Kenapa Anak Malah Tertawa saat Dimarahi?

Mekanisme pertahanan ketika anak merasa tertekan

30 Oktober 2024

Kenapa Anak Malah Tertawa saat Dimarahi
Freepik

Anak yang tertawa saat dimarahi adalah salah satu reaksi tubuhnya untuk melepas perasaan gugup dan kewalahan.

Bagi sebagian orangtua, melihat anak tertawa saat dimarahi dapat membuat frustasi dan dianggap kurang menghormati.

Beberapa anak memberikan reaksi yang berbeda ketika berada dalam situasi yang membuat mereka merasa tersudutkan.

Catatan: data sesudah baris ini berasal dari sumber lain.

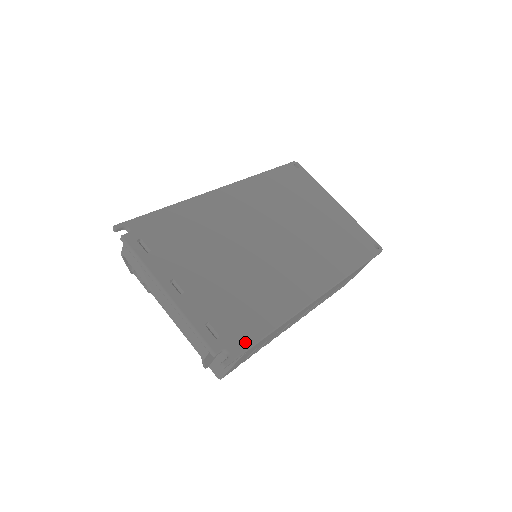
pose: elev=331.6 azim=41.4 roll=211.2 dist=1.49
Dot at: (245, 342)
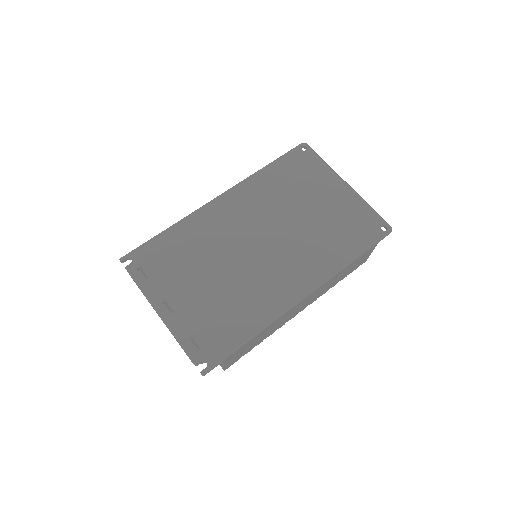
Dot at: (223, 352)
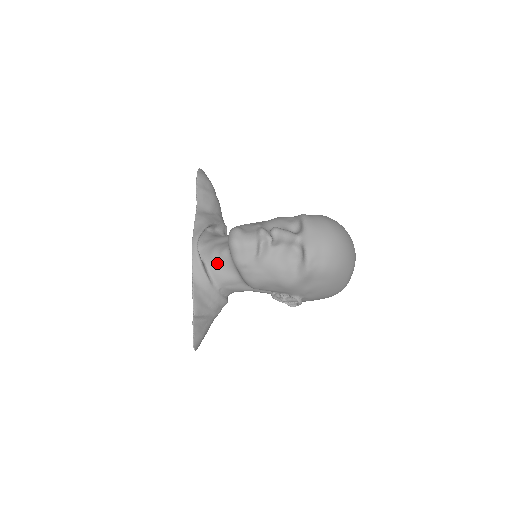
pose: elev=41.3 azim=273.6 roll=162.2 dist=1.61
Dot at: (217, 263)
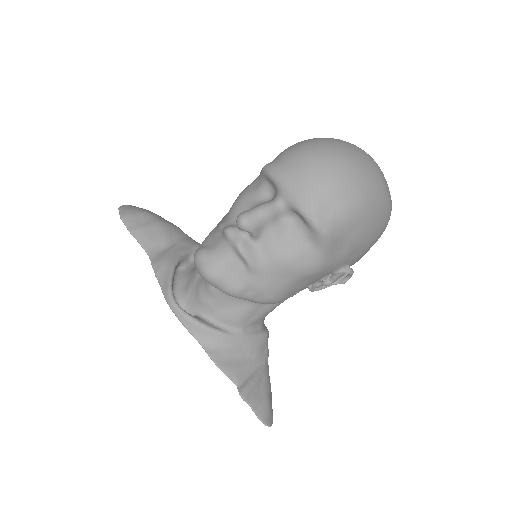
Dot at: (215, 306)
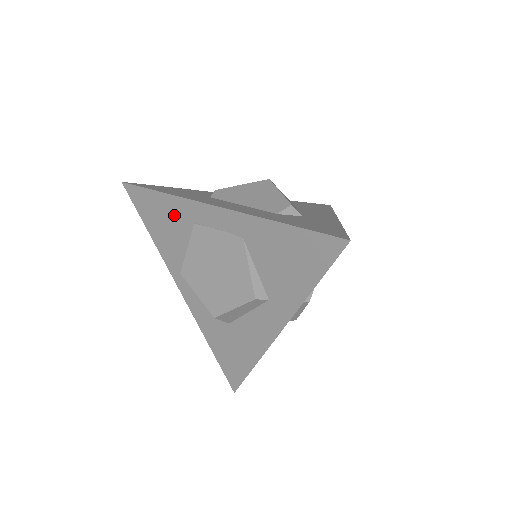
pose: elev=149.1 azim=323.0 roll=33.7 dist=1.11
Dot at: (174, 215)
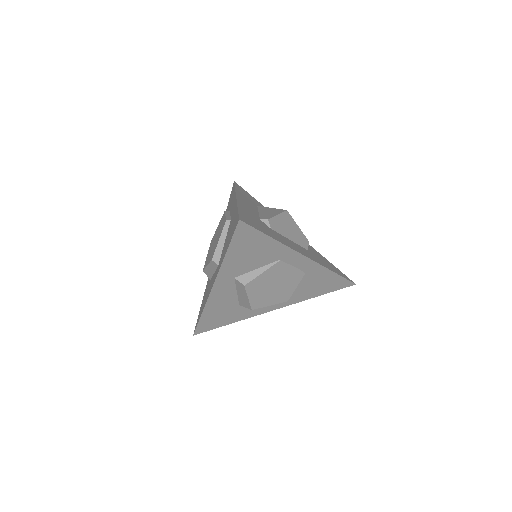
Dot at: (268, 252)
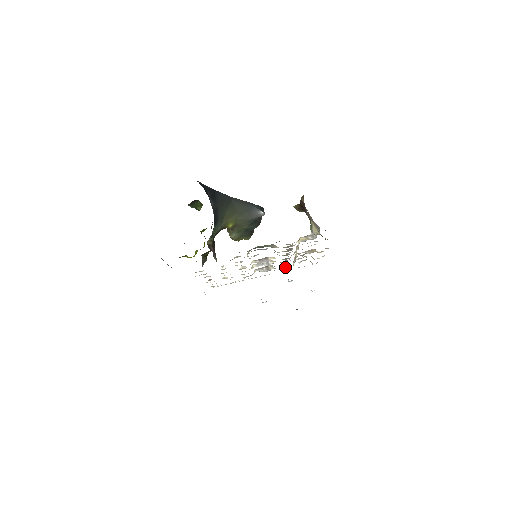
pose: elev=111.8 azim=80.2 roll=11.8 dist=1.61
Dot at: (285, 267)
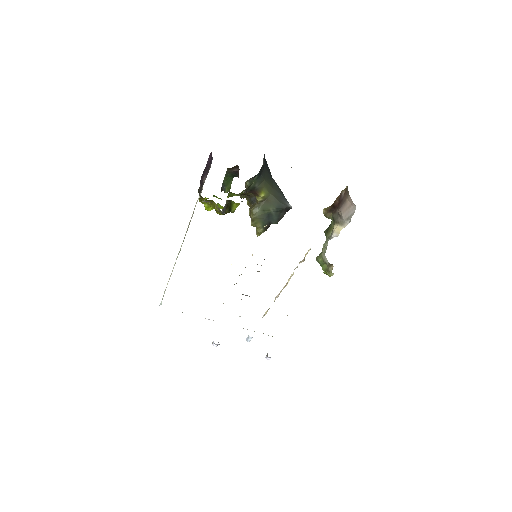
Dot at: occluded
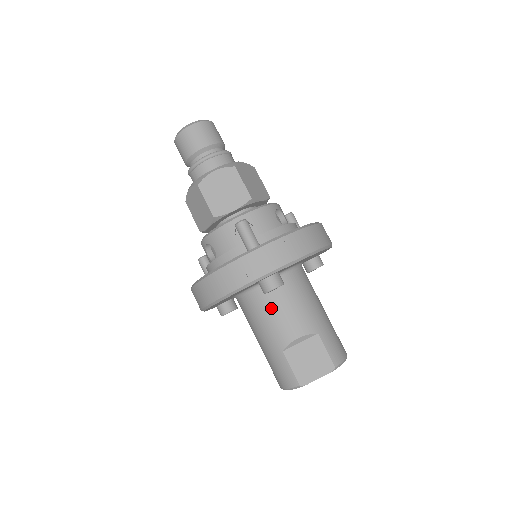
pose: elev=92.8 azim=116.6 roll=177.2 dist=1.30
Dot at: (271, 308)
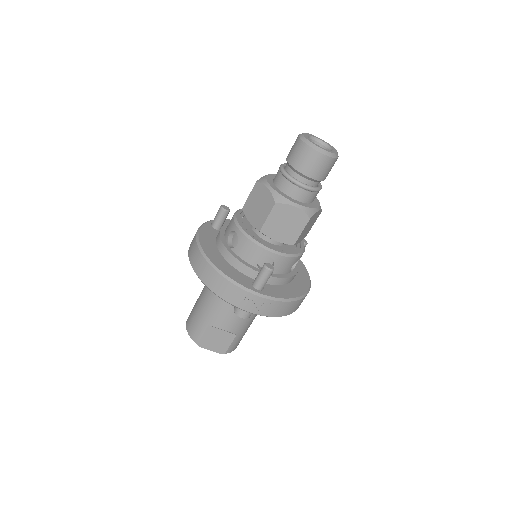
Dot at: (229, 305)
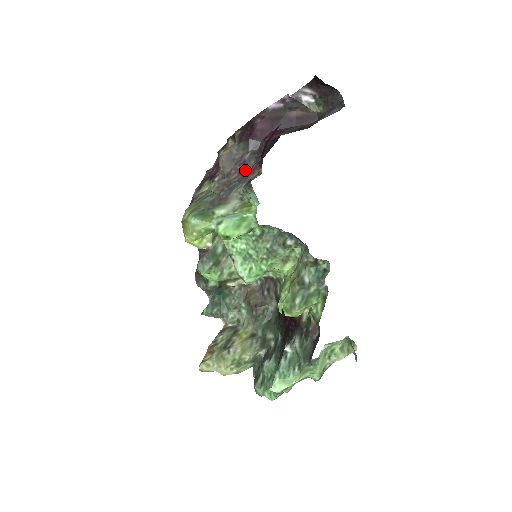
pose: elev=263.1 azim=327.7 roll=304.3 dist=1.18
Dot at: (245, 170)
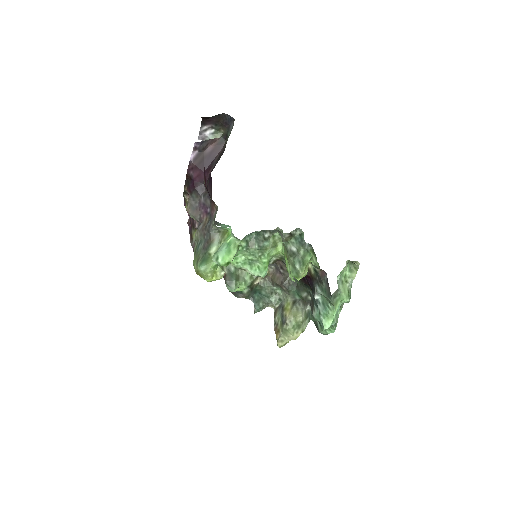
Dot at: (208, 209)
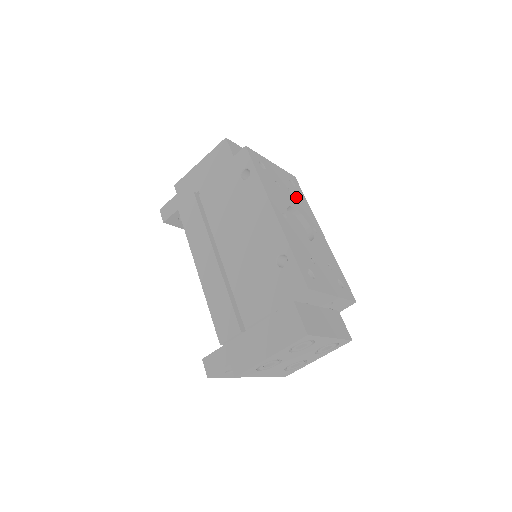
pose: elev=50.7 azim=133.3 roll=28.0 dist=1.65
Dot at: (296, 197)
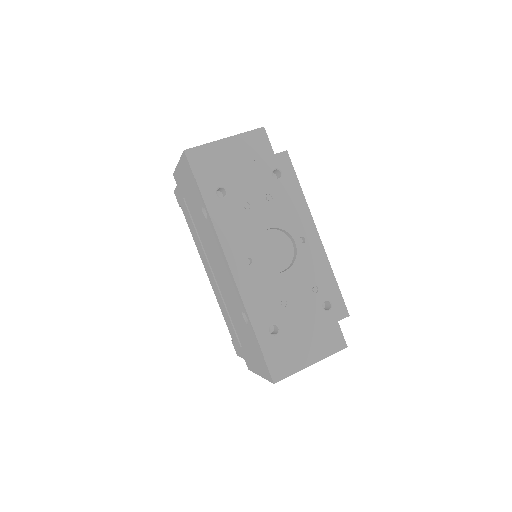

Reaksi seperti tertawa, mengelak, menutup telinga, ataupun berteriak merupakan respon mereka ketika sedang merasa jengkel.

Dibalik respon tersebut, terdapat alasan kenapa anak malah tertawa saat dimarahi.

Berikut Popmama.com rangkum buat Mama!

1. Merasa tidak nyaman dengan situasi serius

1. Merasa tidak nyaman situasi serius
Freepik

Tertawa sering kali menjadi mekanisme pertahanan alami ketika anak merasa tidak nyaman atau canggung. 

Dalam situasi seperti dimarahi, anak mungkin mengalami ketegangan emosional yang membuatnya merasa takut atau cemas. 

Karena anak-anak belum mahir mengelola emosi yang rumit, mereka bisa tertawa untuk meredakan perasaan yang tidak nyaman tersebut. 

Bagi mereka, tertawa adalah cara mengalihkan perhatian dari ketegangan situasi yang serius, meskipun bagi orang dewasa reaksi ini tampak tidak menghormati atau tidak sopan.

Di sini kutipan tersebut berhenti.